WHAT YOU ARE ASKED TO DO:
Output the data verbatim, minus the images.
Content starts
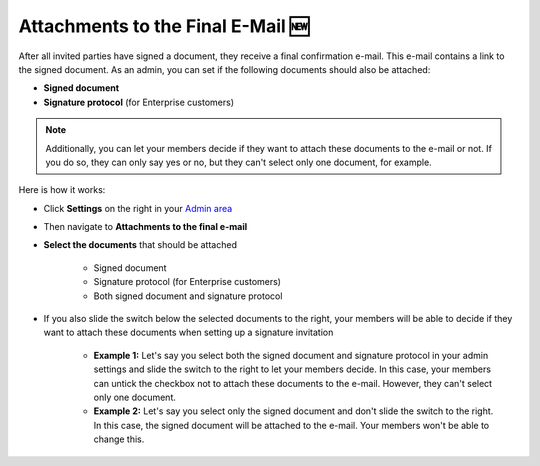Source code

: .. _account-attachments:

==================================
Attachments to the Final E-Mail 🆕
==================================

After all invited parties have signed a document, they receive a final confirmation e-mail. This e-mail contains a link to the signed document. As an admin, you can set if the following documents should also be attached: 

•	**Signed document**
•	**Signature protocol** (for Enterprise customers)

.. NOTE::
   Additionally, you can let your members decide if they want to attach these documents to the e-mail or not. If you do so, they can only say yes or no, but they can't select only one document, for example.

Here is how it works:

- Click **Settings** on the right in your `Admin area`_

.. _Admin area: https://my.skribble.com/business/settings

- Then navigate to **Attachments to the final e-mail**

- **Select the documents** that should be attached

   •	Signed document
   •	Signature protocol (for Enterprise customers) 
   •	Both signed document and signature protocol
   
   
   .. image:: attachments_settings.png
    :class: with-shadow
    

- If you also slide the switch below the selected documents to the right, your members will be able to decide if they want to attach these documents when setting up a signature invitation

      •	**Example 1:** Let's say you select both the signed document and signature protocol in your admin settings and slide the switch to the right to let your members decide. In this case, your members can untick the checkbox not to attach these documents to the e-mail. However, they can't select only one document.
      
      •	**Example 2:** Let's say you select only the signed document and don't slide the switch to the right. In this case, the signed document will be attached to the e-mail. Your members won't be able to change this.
Content ends
RESULT OF THIS TASK:
Source code

: .. _account-attachments:

==================================
Attachments to the Final E-Mail 🆕
==================================

After all invited parties have signed a document, they receive a final confirmation e-mail. This e-mail contains a link to the signed document. As an admin, you can set if the following documents should also be attached: 

•	**Signed document**
•	**Signature protocol** (for Enterprise customers)

.. NOTE::
   Additionally, you can let your members decide if they want to attach these documents to the e-mail or not. If you do so, they can only say yes or no, but they can't select only one document, for example.

Here is how it works:

- Click **Settings** on the right in your `Admin area`_

.. _Admin area: https://my.skribble.com/business/settings

- Then navigate to **Attachments to the final e-mail**

- **Select the documents** that should be attached

   •	Signed document
   •	Signature protocol (for Enterprise customers) 
   •	Both signed document and signature protocol
   
   
   .. image:: attachments_settings.png
    :class: with-shadow
    

- If you also slide the switch below the selected documents to the right, your members will be able to decide if they want to attach these documents when setting up a signature invitation

      •	**Example 1:** Let's say you select both the signed document and signature protocol in your admin settings and slide the switch to the right to let your members decide. In this case, your members can untick the checkbox not to attach these documents to the e-mail. However, they can't select only one document.
      
      •	**Example 2:** Let's say you select only the signed document and don't slide the switch to the right. In this case, the signed document will be attached to the e-mail. Your members won't be able to change this.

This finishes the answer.